Provide your own list of user agents

Scraypa.configure do |config|
  config.user_agent = {
    list: ['Mozilla/5.0 (X11; Ubuntu; Linux x86_64; rv:43.0) Gecko/20100101 Firefox/43.0',
    	   'Mozilla/5.0 (Windows NT 6.3; WOW64; Trident/7.0; rv:11.0) like Gecko',
           'Mozilla/5.0 (Macintosh; Intel Mac OS X 10.11; rv:43.0) Gecko/20100101 Firefox/43.0'],
    #will default to changing every request
    change_after_n_requests: 3,
    #strategy :roundrobin (default) or :randomize
    strategy: :randomize
  }
end

response = Scraypa.visit(url: "http://example.com")

You could use specify a single user agent of your choosing like this:

Scraypa.configure do |config|
  config.user_agent = {
    list: ['Mozilla/5.0 (X11; Ubuntu; Linux x86_64; rv:43.0) Gecko/20100101 Firefox/43.0']
  }
end

response = Scraypa.visit(url: "http://example.com")

User Agent Randomizer (selects a random user agent from a pool of hundreds)

Scraypa.configure do |config|
  config.user_agent = {
    method: :randomizer,
    #will default to changing every request
    change_after_n_requests: 3,
    #you can limit the list to n user agents in the rotation:
    list_limit: 30
  }
end

response = Scraypa.visit(url: "http://example.com")

Throttle

Using the config.throttle_seconds will throttle Scraypa requests:

Scraypa.configure do |config|
  #throttle every request by 0.4 seconds
  config.throttle_seconds = 0.4
  #a throttle_seconds range can be provided in which each request
  #will be throttled by a random float seconds between :from and :to
  #config.throttle_seconds = {from: 0.4, to: 3.5}
end

response = Scraypa.visit(method: :get, url: "http://example.com")

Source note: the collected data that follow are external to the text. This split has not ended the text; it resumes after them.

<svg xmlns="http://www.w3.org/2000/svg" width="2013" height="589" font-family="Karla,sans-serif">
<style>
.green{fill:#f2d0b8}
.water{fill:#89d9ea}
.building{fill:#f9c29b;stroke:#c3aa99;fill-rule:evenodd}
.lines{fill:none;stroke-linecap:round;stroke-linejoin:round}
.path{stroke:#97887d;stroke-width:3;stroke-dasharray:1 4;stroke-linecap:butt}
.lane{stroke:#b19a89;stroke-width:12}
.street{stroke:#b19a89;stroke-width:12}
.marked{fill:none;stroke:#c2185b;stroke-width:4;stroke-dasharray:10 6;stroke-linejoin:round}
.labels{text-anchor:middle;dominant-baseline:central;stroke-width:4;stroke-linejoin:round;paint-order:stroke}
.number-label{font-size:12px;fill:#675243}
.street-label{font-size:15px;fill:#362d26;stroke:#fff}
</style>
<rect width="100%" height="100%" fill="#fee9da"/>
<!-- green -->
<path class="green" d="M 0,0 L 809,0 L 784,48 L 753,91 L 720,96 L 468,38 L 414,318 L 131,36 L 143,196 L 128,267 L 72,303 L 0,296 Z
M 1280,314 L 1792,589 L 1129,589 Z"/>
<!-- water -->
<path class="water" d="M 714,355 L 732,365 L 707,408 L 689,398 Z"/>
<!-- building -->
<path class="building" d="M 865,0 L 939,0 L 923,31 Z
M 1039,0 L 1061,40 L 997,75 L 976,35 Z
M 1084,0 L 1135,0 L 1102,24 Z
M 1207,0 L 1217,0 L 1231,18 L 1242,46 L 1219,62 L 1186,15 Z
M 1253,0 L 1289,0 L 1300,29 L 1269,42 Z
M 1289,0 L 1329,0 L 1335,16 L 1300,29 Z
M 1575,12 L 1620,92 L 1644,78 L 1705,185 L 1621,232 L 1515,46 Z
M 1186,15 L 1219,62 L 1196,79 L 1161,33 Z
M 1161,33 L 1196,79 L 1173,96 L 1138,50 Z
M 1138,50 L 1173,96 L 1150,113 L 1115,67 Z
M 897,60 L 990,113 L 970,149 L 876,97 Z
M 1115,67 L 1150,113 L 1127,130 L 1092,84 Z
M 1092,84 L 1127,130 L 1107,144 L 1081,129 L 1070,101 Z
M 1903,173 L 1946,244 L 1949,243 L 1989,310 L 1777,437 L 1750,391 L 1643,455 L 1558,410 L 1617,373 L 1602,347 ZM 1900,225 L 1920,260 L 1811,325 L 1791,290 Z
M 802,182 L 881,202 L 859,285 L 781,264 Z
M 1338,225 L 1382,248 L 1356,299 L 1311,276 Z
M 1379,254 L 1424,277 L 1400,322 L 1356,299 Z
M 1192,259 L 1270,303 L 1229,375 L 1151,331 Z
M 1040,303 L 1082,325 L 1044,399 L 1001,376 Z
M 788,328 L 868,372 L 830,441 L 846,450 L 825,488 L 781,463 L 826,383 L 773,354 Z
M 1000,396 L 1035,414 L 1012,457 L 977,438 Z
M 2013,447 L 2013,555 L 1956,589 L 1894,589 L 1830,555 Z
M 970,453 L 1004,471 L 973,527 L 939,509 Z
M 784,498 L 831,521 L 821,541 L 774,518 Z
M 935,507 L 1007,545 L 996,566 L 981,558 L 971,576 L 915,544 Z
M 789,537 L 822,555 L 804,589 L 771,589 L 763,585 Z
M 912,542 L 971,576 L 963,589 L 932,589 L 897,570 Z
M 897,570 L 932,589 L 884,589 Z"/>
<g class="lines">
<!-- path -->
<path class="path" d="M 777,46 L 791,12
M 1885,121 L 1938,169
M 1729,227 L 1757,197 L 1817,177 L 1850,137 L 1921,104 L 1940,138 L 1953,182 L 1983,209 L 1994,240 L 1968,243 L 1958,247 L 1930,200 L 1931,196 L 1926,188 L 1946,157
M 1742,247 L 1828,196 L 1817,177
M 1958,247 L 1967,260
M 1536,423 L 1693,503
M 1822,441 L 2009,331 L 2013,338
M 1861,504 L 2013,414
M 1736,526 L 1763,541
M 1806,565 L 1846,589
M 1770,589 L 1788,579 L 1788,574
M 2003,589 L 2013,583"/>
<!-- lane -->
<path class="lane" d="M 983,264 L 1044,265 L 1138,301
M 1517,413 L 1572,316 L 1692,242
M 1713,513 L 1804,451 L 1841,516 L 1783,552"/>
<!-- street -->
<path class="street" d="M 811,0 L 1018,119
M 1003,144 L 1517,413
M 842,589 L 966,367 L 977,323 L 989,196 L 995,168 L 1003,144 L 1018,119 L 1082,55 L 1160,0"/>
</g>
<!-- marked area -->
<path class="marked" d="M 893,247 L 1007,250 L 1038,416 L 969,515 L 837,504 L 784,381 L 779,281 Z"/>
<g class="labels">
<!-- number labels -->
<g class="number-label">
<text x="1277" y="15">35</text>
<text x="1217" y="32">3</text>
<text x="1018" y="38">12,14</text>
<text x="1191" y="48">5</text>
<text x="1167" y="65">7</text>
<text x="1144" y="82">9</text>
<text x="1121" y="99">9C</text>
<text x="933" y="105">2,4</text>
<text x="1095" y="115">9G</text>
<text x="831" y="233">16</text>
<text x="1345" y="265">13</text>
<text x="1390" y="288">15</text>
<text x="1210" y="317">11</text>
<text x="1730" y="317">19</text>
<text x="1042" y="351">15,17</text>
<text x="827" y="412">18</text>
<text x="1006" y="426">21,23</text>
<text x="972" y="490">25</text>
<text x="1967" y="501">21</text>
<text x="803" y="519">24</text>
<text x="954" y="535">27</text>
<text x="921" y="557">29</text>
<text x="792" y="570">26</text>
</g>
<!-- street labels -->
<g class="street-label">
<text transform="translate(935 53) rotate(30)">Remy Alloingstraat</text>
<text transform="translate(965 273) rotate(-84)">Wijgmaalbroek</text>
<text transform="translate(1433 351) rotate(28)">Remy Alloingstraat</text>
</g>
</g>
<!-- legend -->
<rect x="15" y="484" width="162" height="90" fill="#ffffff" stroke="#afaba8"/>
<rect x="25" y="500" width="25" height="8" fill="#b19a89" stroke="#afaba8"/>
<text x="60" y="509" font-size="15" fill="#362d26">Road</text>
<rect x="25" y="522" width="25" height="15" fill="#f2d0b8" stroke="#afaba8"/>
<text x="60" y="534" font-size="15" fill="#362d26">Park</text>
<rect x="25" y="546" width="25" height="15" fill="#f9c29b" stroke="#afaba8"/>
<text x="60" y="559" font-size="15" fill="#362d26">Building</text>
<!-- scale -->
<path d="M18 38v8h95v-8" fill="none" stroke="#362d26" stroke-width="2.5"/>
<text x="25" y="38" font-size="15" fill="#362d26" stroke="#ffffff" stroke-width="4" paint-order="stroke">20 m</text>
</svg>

As shown in the above code, a single value throttle_seconds can be specified which is the number of seconds to throttle requests by, or a hash range (eg: {from: 0.4, to: 3.5}) in which a random number of seconds between the :from and :to values will be used to throttle each request.

By default, Scraypa uses no throttling (ie. config.throttle_seconds = 0).

All Configuration Parameters

Using Scraypa.reset will reset the Scraypa configuration parameters back to their defaults (see the defaults in the table below).

The following table presents the complete list of configuration parameters available within the Scraypa.configure block.

Parameter Default Value Description
use_capybara nil Set to true to use Capybara, by default will not use Capybara (will use Rest Client). If set to true, driver is required. For more info, see the Using Capybara (for Javscript support) section.
driver nil If use_capybara is set, then set driver to :poltergeist or :headless_cromium - the desired Capybara driver.
driver_options nil If use_capybara is set, then set driver_options to the driver options to use with Capybara. See the Using Capybara (for Javscript support) section for examples.
reset_driver_every_n_requests 5 Will reset the driver every n requests based on this parameter. Only used with Capybara, this will ensure that every n requests the Capybara driver is reset. This prevents the Capybara drivers from going crazy with memory usage.
tor nil If set to true, Scraypa will spawn and manage a Tor process the proxy through with tor settings optionally specified in tor_options. Scraypa uses TorManager which in turn uses Eye to spawn, monitor and stop the Tor process. See the Tor) section for more info.
tor_options nil If tor is set to true, optionally set this parameter to control Tor settings such as tor_port, tor_control_port etc. See the Tor) section for more info.
user_agent nil Specify your own user agent, a list of user agents to iterate over, or a random user agent from a pool of hundreds. Configure how often the user agent rotates etc. See the User Agents) section for more info.
throttle_seconds nil A single value throttle_seconds can be specified which is the number of seconds to throttle requests by, or a hash range (eg: {from: 0.4, to: 3.5}) in which a random number of seconds between the :from and :to values will be used to throttle each request.

Contributing

Bug reports and pull requests are welcome on GitHub at https://github.com/joshweir/scraypa.

License

The gem is available as open source under the terms of the MIT License.